The issue concerns lowballed valuations and the new rules guiding appraisers in both price-depressed and rebounding markets. Consider these snapshots:
• In San Diego, Steve Doyle, division president for Brookfield Homes, is trying to close out the final 20 houses of a 120-unit single-family subdivision. Prices range from $340,000 to $350,000.
But recently there’s been a major hitch: Appraisers assigned by banks are coming in with valuations $60,000 or more below Doyle’s selling prices. The appraisers, who Doyle says are unfamiliar with local market trends, inexperienced or both, are using foreclosures and short sales of existing houses as their “comparables.”
Some of the distressed properties are in poor condition, and all of them offer fewer amenities, Doyle said.
• In Wilmington, N.C., a loan applicant with an unblemished payment record and a house in excellent condition sought to refinance into a 4 ¾ percent mortgage.
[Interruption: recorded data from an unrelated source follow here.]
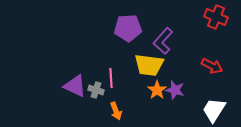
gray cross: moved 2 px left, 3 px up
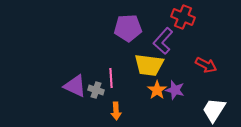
red cross: moved 33 px left
red arrow: moved 6 px left, 1 px up
orange arrow: rotated 18 degrees clockwise
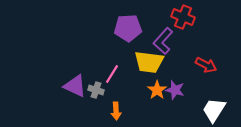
yellow trapezoid: moved 3 px up
pink line: moved 1 px right, 4 px up; rotated 36 degrees clockwise
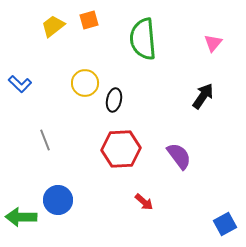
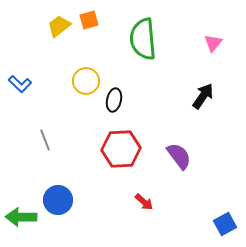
yellow trapezoid: moved 6 px right
yellow circle: moved 1 px right, 2 px up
She had purchased the property four years ago for $160,000 and made about $20,000 worth of improvements.
Her loan application, according to Paul Skeens, president of Colonial Mortgage Group of Waldorf, Md., was “a slam dunk. Nothing to it.” The house was worth $180,000 to $200,000, according to a local realty estimate.
But when an appraiser with little local knowledge was sent in by a bank to value the house, he chose two short-sale properties that had both closed in the mid-$140,000 range, and one inheritance sale around $155,000.
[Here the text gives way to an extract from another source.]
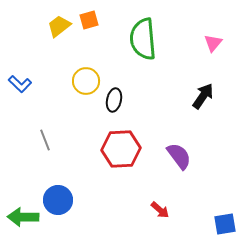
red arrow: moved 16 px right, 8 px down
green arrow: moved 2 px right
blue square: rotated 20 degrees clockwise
The last property was “in horrible condition,” said Skeens. “I’d call it dog meat.” The deal-paralyzing appraised value that came in for the cream-puff refi: $149,000.
• In the suburbs near Cleveland, Enzo Perfetto, manager of Enzoco Homes, builds custom houses on clients’ lots.
He said banks have begun assigning appraisers from far outside the area to value lots as part of mortgage packages on new homes. Some of the comparables they use are foreclosures, and that depresses land valuations.
A young couple who paid $75,000 for their lot recently had it valued at $30,000 by an out-of-area appraiser who only looked at online data, according to Perfetto. That discouraged the young couple from proceeding.